Problem requirements —
Copy the rows below word for word, leaving out the pictures.

Dataset —

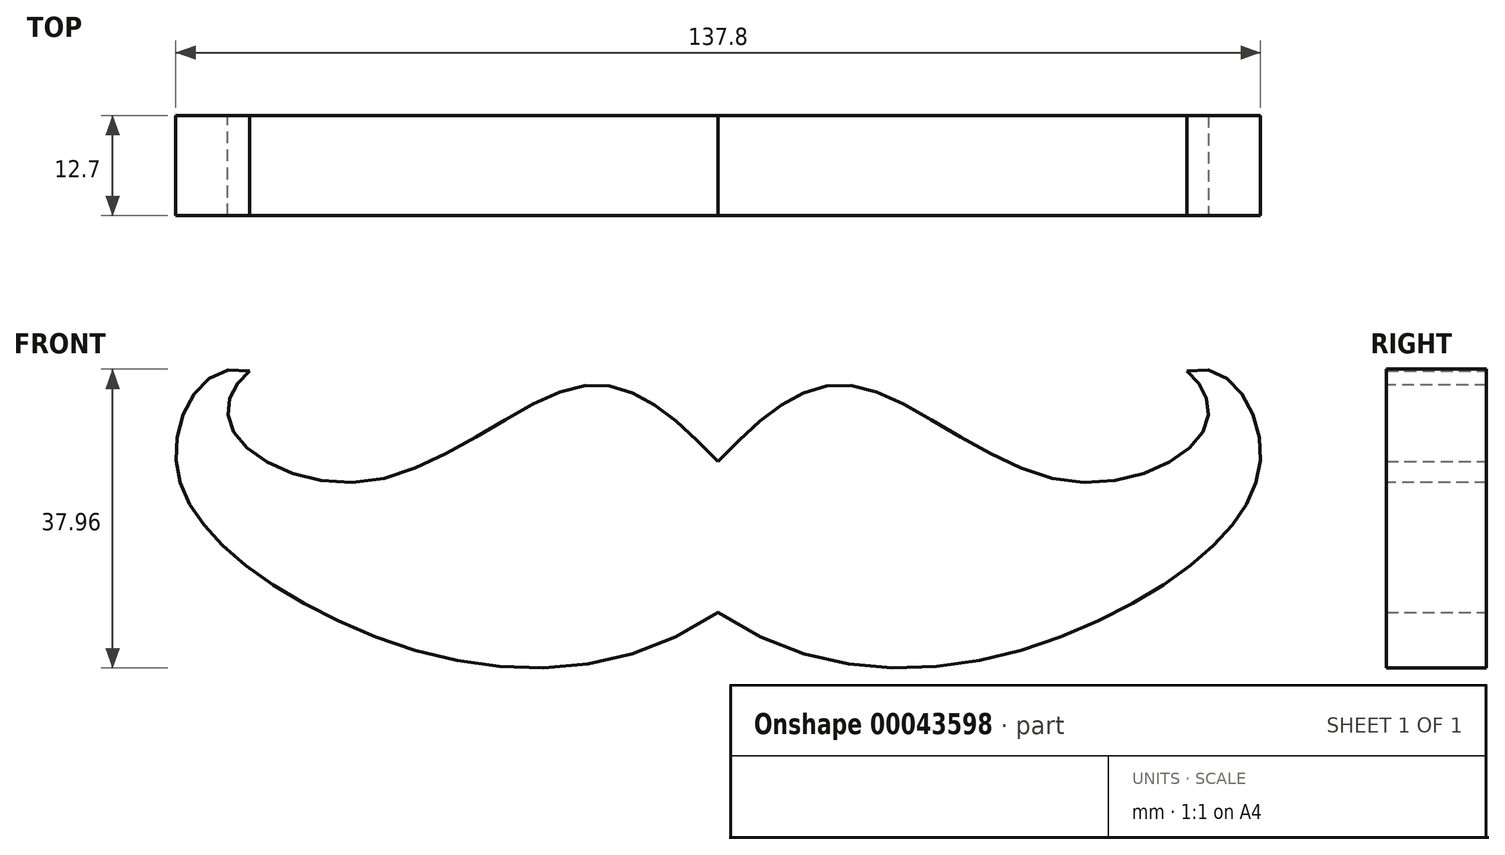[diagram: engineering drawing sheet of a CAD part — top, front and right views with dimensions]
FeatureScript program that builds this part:
annotation { "Feature Type Name" : "Feature", "Feature Type Description" : "" }
export const myFeature = defineFeature(function(context is Context, id is Id, definition is map)
    precondition{}
    {
        {
            var Q0;
            Q0=qCreatedBy(makeId("Front.planeOp"),FACE);
            var sketch = newSketch(context, id + "F0", { "sketchPlane" : qUnion([Q0])});
            skFitSpline(sketch, "E0", {"points": [v(0, 0) * mm, v(-16.7, 9.65) * mm, v(-43.8, -2.4) * mm, v(-61.9, 4.4) * mm, v(-59.52, 11.47) * mm], "startDerivative": vector(-61.34, 63.05) * mm, "endDerivative": vector(39.58, 30.07) * mm});
            skFitSpline(sketch, "E1", {"points": [v(0, -19.2) * mm, v(-56.2, -15.9) * mm, v(-68.84, 2.29) * mm, v(-59.52, 11.47) * mm], "startDerivative": vector(-122.07, -82.79) * mm, "endDerivative": vector(66.86, -19.98) * mm});
            skLineSegment(sketch, "E2", {"start": v(0, 0) * mm, "end": v(0, -19.2) * mm, "construction": true});
            skFitSpline(sketch, "E3.MirrorCS", {"points": [v(0, -19.2) * mm, v(56.2, -15.9) * mm, v(68.84, 2.29) * mm, v(59.52, 11.47) * mm], "startDerivative": vector(122.07, -82.79) * mm, "endDerivative": vector(-66.86, -19.98) * mm});
            skFitSpline(sketch, "E4.MirrorCS", {"points": [v(0, 0) * mm, v(16.7, 9.65) * mm, v(43.8, -2.4) * mm, v(61.9, 4.4) * mm, v(59.52, 11.47) * mm], "startDerivative": vector(61.34, 63.05) * mm, "endDerivative": vector(-39.58, 30.07) * mm});
            skSolve(sketch);
        }
        {
            var Q0;
            Q0=makeQuery(id+"F0.imprint","IMPRINT",FACE,{"disambiguationData":[TD([[makeQuery(id+"F0.imprint","IMPRINT",EDGE,{"derivedFrom":sQuery(id+"F0.wireOp",EDGE,"E0")}),1.0]])]});
            extrude(context, id + "F1", {"entities" : qUnion([Q0]), "depth" : 12.7 * mm});
        }
    });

Full answer —
[diagram: engineering drawing sheet of a CAD part — top, front and right views with dimensions]
FeatureScript program that builds this part:
annotation { "Feature Type Name" : "Feature", "Feature Type Description" : "" }
export const myFeature = defineFeature(function(context is Context, id is Id, definition is map)
    precondition{}
    {
        {
            var Q0;
            Q0=qCreatedBy(makeId("Front.planeOp"),FACE);
            var sketch = newSketch(context, id + "F0", { "sketchPlane" : qUnion([Q0])});
            skFitSpline(sketch, "E0", {"points": [v(0, 0) * mm, v(-16.7, 9.65) * mm, v(-43.8, -2.4) * mm, v(-61.9, 4.4) * mm, v(-59.52, 11.47) * mm], "startDerivative": vector(-61.34, 63.05) * mm, "endDerivative": vector(39.58, 30.07) * mm});
            skFitSpline(sketch, "E1", {"points": [v(0, -19.2) * mm, v(-56.2, -15.9) * mm, v(-68.84, 2.29) * mm, v(-59.52, 11.47) * mm], "startDerivative": vector(-122.07, -82.79) * mm, "endDerivative": vector(66.86, -19.98) * mm});
            skLineSegment(sketch, "E2", {"start": v(0, 0) * mm, "end": v(0, -19.2) * mm, "construction": true});
            skFitSpline(sketch, "E3.MirrorCS", {"points": [v(0, -19.2) * mm, v(56.2, -15.9) * mm, v(68.84, 2.29) * mm, v(59.52, 11.47) * mm], "startDerivative": vector(122.07, -82.79) * mm, "endDerivative": vector(-66.86, -19.98) * mm});
            skFitSpline(sketch, "E4.MirrorCS", {"points": [v(0, 0) * mm, v(16.7, 9.65) * mm, v(43.8, -2.4) * mm, v(61.9, 4.4) * mm, v(59.52, 11.47) * mm], "startDerivative": vector(61.34, 63.05) * mm, "endDerivative": vector(-39.58, 30.07) * mm});
            skSolve(sketch);
        }
        {
            var Q0;
            Q0=makeQuery(id+"F0.imprint","IMPRINT",FACE,{"disambiguationData":[TD([[makeQuery(id+"F0.imprint","IMPRINT",EDGE,{"derivedFrom":sQuery(id+"F0.wireOp",EDGE,"E0")}),1.0]])]});
            extrude(context, id + "F1", {"entities" : qUnion([Q0]), "depth" : 12.7 * mm});
        }
    });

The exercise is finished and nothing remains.